Impact by supervisor

  • CallbackSubprocess: All handlers are shared. No override needed; inherits the base class implementation directly.
  • DagFileProcessorProcess: 2 inline special cases (DagFileParsingResult, GetPrevSuccessfulDagRun), then super().
  • TriggerRunnerSupervisor: 3 inline special cases (TriggerStateChanges, UpdateHITLDetail, GetHITLDetailResponse), then super().
  • ActivitySubprocess: ~20 inline special cases remain, then super() for ~18 shared handlers. Cuts the method roughly in half.

Benefits

  • Adding a new shared message type becomes: define the type in comms, add it to the union, write a decorated handler function. No touching dispatch logic in any supervisor.
  • Eliminates duplicated elif isinstance boilerplate across all four supervisors.
  • The registry provides a single source of truth for which message types have shared handlers.
  • The super() pattern means each supervisor only declares what is different about it, which is the whole point of inheritance.

Future Work

Out of scope for this issue, but we can later extend the pattern. Once the shared registry is done, we could add per-supervisor registries for the supervisor-specific handlers too. Each subclass would declare its own registry, and the base class would check that first before falling back to the shared one. Something like:

class WatchedSubprocess:
    _handler_registry: ClassVar[dict[type, Callable]] = {}

    def _handle_request(self, msg, log, req_id):
        handler = self._handler_registry.get(type(msg)) or get_handler(type(msg))
        resp, dump_opts = handler(self.client, msg)
        self.send_msg(resp, request_id=req_id, error=None, **dump_opts)
class ActivitySubprocess(WatchedSubprocess):
    _handler_registry = {
        TaskState: handle_task_state,
        SucceedTask: handle_succeed_task,
        DeferTask: handle_defer_task,
        # ...
    }

That would eliminate the remaining inline if isinstance chains entirely, making _handle_request a zero-line override in every supervisor.

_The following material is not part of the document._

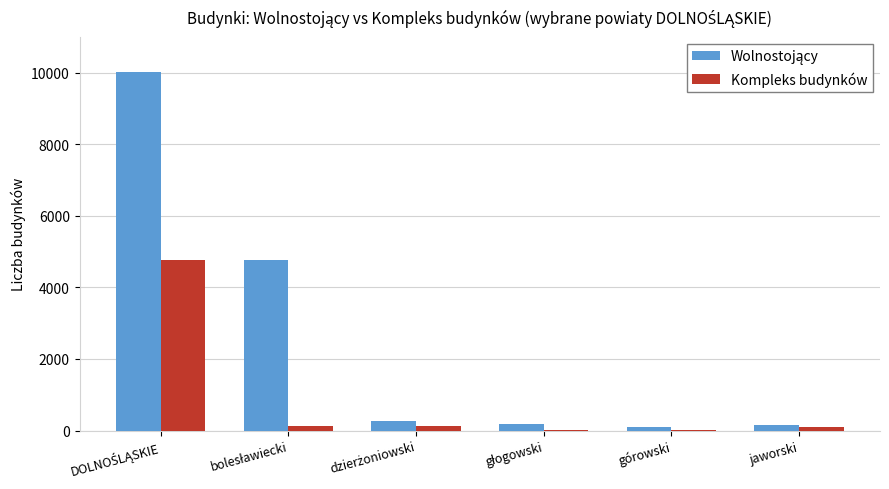

What is the maximum value shown in the chart?

10031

The supervisor-specific handlers would need to take (manager, msg) instead of (client, msg) to access self state, but that's a straightforward signature change. This issue gets us the shared registry and the super() pattern; per-supervisor registries can follow once the approach has proven itself.

Use case/motivation

Clean up internal repeated code

Related issues

No response

Are you willing to submit a PR?

  • Yes I am willing to submit a PR!